Archaeologists, while working in Jordan at the site called, Shubayqa 1, have discovered unleavened bread crumbs prepared by Natufian hunter gatherers from a wild strain of wheat. This is a unique discovery the bread found predates the earliest known date for agriculture by 3500 years, and the bread was not nutritious, meaning that people consumed more energy eating than what they gained from the bread itself.
One of the fireplaces where the Shubayqa 1 bread was discovered. Shubayqa 1, Jordan. Photo: Alexis Pantos.
In total, 254 crumbs (2.5×4.4×5.7 mm average size) have been found, 100 of them have been analyzed, and only 24 yielded the data for its composition. The contents of crumbs varied. But from the analysis of some crumbs and overall presence of food remains at the site, the following ingredients have been identified. The bread was made from a wild wheat (Triticum, unclear which species) or wild rye (Secale, unclear which species), wild oats (Avena, unclear which species), and wild tubers of Tuberous Bulrush, Bolboschoenus Glaucus.
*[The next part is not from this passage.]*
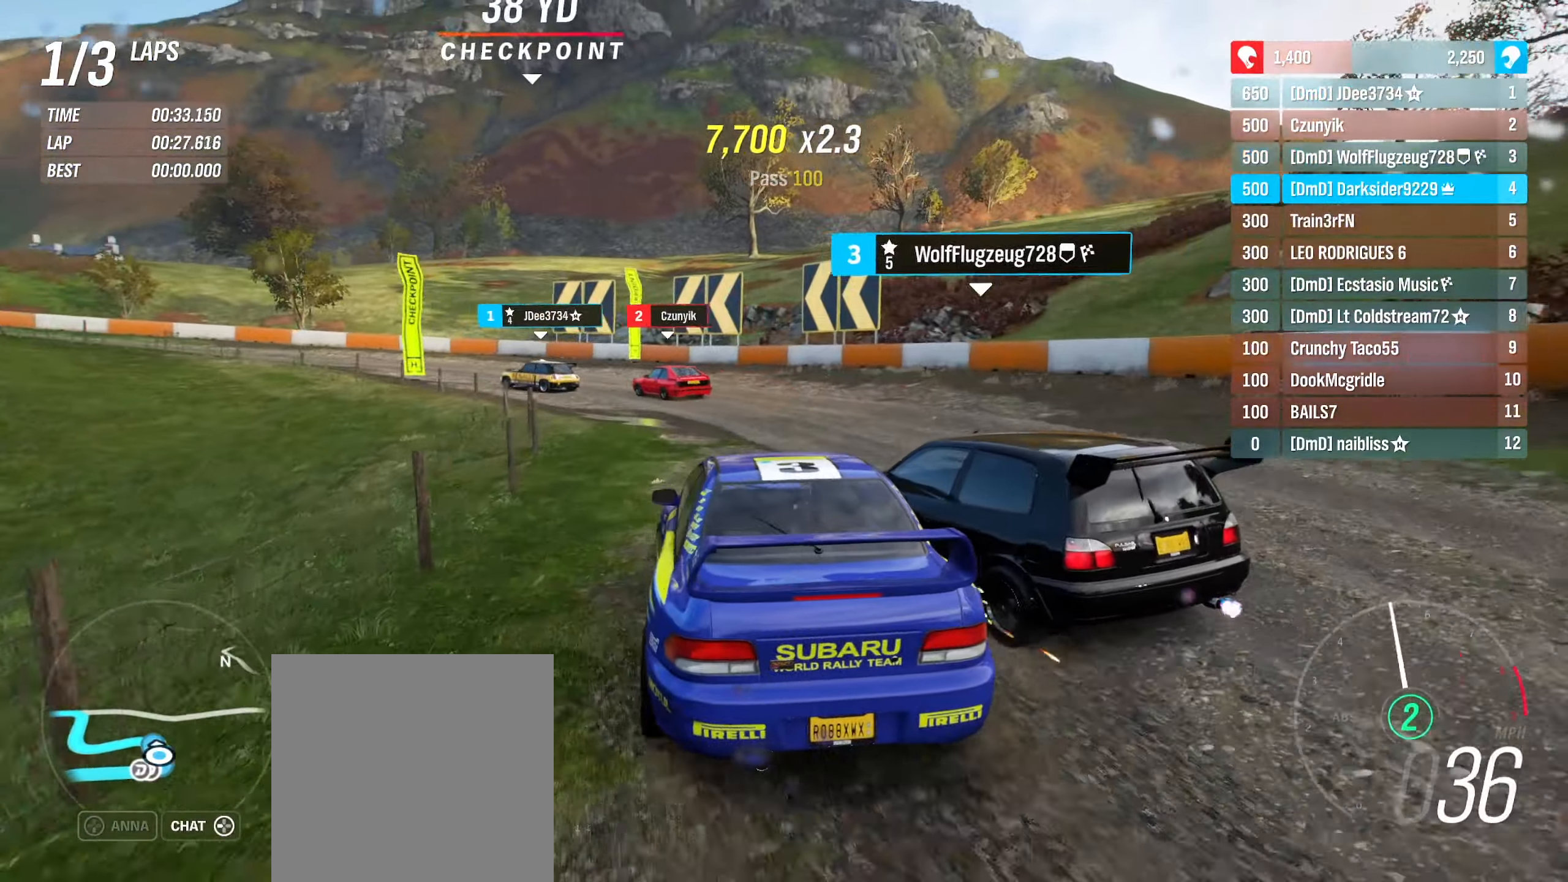
{"buttons": ["R2"], "left_stick": "left", "right_stick": "center", "events": [[17, "left_stick", "center"], [283, "left_stick", "right"], [433, "left_stick", "center"], [500, "left_stick", "left"]]}
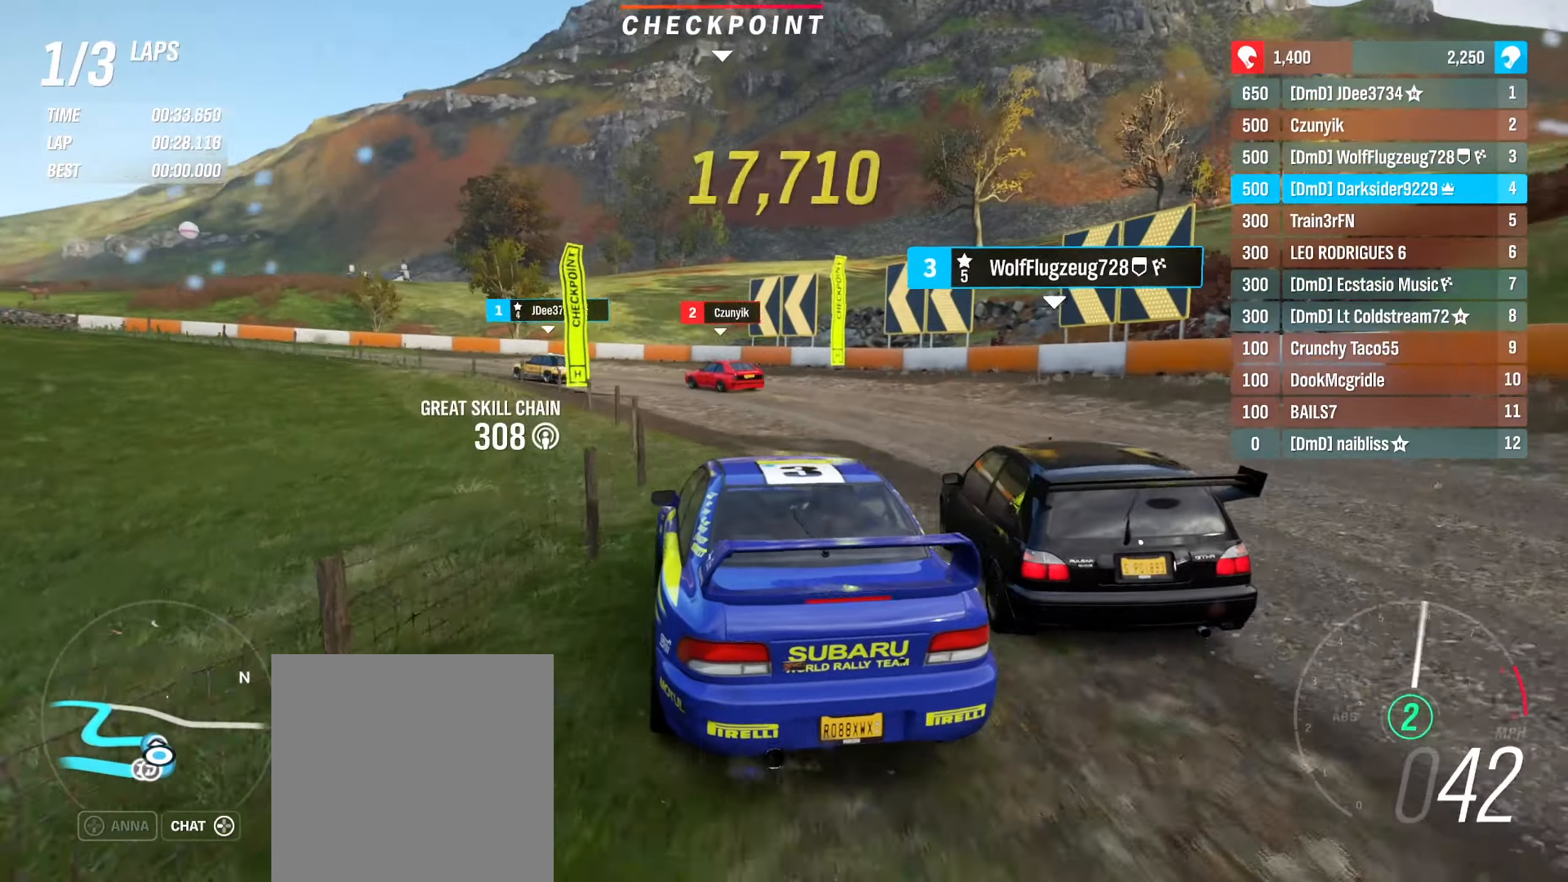
{"buttons": ["R2"], "left_stick": "left", "right_stick": "center", "events": []}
The proportions of each ingredient in the bread were not identified.
Image of a crumb of the Shubayqa 1 bread taken through a scanning electron microscope. Photo: Joe Roe.
One of the features of the bread was pointed out by the researchers, that: “It is possible that the flour used to make the bread-like remains at Shubayqa 1 was meticulously ground and carefully sieved to obtain a consistency similar to modern flours.” This means that a replica of this bread made from ground flour made by modern grinding methods, may actually be some what authentic.
The original complete article and its appendix with raw data have been published in the The Proceeding of the National Academy of Sciences of the USA. Note that the article in the Independent has a bunch of mistakes in it, not stated in the original research, such as the bread contained barley and mustard seeds (both not true), and the proportions of each ingredient, which the original research does not make to claim.